** begin Data provided **
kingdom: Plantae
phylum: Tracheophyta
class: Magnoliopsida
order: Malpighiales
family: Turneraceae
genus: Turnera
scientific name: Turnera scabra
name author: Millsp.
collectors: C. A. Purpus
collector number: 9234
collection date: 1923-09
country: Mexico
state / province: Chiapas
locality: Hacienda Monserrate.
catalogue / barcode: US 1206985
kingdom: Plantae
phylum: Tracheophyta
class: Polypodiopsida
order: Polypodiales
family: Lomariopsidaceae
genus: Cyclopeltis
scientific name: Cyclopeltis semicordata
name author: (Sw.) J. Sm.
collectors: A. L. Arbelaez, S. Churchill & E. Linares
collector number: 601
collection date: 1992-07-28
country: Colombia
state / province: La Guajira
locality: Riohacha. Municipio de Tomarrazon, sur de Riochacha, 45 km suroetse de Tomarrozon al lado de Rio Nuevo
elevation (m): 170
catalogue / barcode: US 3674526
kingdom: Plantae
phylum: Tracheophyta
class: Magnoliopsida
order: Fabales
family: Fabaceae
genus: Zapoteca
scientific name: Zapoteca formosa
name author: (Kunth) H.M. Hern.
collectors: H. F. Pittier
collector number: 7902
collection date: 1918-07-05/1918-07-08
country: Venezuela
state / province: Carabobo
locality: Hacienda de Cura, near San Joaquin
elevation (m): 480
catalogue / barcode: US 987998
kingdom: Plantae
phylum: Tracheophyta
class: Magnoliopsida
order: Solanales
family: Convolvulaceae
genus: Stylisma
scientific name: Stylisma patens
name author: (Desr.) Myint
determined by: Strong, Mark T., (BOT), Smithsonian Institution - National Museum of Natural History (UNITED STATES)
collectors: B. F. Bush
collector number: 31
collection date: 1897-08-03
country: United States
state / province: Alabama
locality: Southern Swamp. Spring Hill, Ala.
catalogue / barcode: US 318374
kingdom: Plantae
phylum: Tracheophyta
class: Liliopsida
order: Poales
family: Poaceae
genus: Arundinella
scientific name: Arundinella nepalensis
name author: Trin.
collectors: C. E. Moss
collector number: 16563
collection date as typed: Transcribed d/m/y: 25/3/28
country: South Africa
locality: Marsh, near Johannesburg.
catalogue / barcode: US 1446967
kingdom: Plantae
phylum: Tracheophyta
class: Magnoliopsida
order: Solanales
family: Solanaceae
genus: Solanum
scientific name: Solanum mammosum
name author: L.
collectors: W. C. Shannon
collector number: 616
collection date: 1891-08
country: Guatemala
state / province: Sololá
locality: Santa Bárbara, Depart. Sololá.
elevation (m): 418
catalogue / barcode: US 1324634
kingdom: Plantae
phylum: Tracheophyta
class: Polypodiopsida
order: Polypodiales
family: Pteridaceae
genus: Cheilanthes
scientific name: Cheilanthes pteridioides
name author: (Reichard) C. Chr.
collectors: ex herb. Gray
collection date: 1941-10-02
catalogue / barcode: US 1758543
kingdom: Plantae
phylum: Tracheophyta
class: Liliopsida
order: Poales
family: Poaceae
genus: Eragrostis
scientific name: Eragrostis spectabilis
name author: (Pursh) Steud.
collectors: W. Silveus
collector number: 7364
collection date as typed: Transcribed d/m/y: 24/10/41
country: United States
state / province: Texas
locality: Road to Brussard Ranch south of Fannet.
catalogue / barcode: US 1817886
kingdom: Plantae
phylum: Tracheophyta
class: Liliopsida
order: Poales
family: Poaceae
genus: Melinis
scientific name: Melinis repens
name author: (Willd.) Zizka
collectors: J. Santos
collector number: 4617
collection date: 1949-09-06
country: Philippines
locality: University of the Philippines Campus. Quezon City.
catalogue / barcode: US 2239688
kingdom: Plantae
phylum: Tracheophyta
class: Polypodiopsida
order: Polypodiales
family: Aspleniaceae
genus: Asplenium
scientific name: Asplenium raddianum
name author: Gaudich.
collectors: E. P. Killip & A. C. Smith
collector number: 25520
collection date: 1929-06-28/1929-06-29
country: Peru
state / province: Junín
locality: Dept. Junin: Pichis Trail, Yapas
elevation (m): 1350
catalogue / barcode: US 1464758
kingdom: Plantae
** end Data provided **
→ Aim
Change "locality" to "site" in the entries, starting at the first line and ending at the line that contains "state / province: Sololá". Give back only those lines, with nothing else altered.

→ Exercise output
kingdom: Plantae
phylum: Tracheophyta
class: Magnoliopsida
order: Malpighiales
family: Turneraceae
genus: Turnera
scientific name: Turnera scabra
name author: Millsp.
collectors: C. A. Purpus
collector number: 9234
collection date: 1923-09
country: Mexico
state / province: Chiapas
site: Hacienda Monserrate.
catalogue / barcode: US 1206985
kingdom: Plantae
phylum: Tracheophyta
class: Polypodiopsida
order: Polypodiales
family: Lomariopsidaceae
genus: Cyclopeltis
scientific name: Cyclopeltis semicordata
name author: (Sw.) J. Sm.
collectors: A. L. Arbelaez, S. Churchill & E. Linares
collector number: 601
collection date: 1992-07-28
country: Colombia
state / province: La Guajira
site: Riohacha. Municipio de Tomarrazon, sur de Riochacha, 45 km suroetse de Tomarrozon al lado de Rio Nuevo
elevation (m): 170
catalogue / barcode: US 3674526
kingdom: Plantae
phylum: Tracheophyta
class: Magnoliopsida
order: Fabales
family: Fabaceae
genus: Zapoteca
scientific name: Zapoteca formosa
name author: (Kunth) H.M. Hern.
collectors: H. F. Pittier
collector number: 7902
collection date: 1918-07-05/1918-07-08
country: Venezuela
state / province: Carabobo
site: Hacienda de Cura, near San Joaquin
elevation (m): 480
catalogue / barcode: US 987998
kingdom: Plantae
phylum: Tracheophyta
class: Magnoliopsida
order: Solanales
family: Convolvulaceae
genus: Stylisma
scientific name: Stylisma patens
name author: (Desr.) Myint
determined by: Strong, Mark T., (BOT), Smithsonian Institution - National Museum of Natural History (UNITED STATES)
collectors: B. F. Bush
collector number: 31
collection date: 1897-08-03
country: United States
state / province: Alabama
site: Southern Swamp. Spring Hill, Ala.
catalogue / barcode: US 318374
kingdom: Plantae
phylum: Tracheophyta
class: Liliopsida
order: Poales
family: Poaceae
genus: Arundinella
scientific name: Arundinella nepalensis
name author: Trin.
collectors: C. E. Moss
collector number: 16563
collection date as typed: Transcribed d/m/y: 25/3/28
country: South Africa
site: Marsh, near Johannesburg.
catalogue / barcode: US 1446967
kingdom: Plantae
phylum: Tracheophyta
class: Magnoliopsida
order: Solanales
family: Solanaceae
genus: Solanum
scientific name: Solanum mammosum
name author: L.
collectors: W. C. Shannon
collector number: 616
collection date: 1891-08
country: Guatemala
state / province: Sololá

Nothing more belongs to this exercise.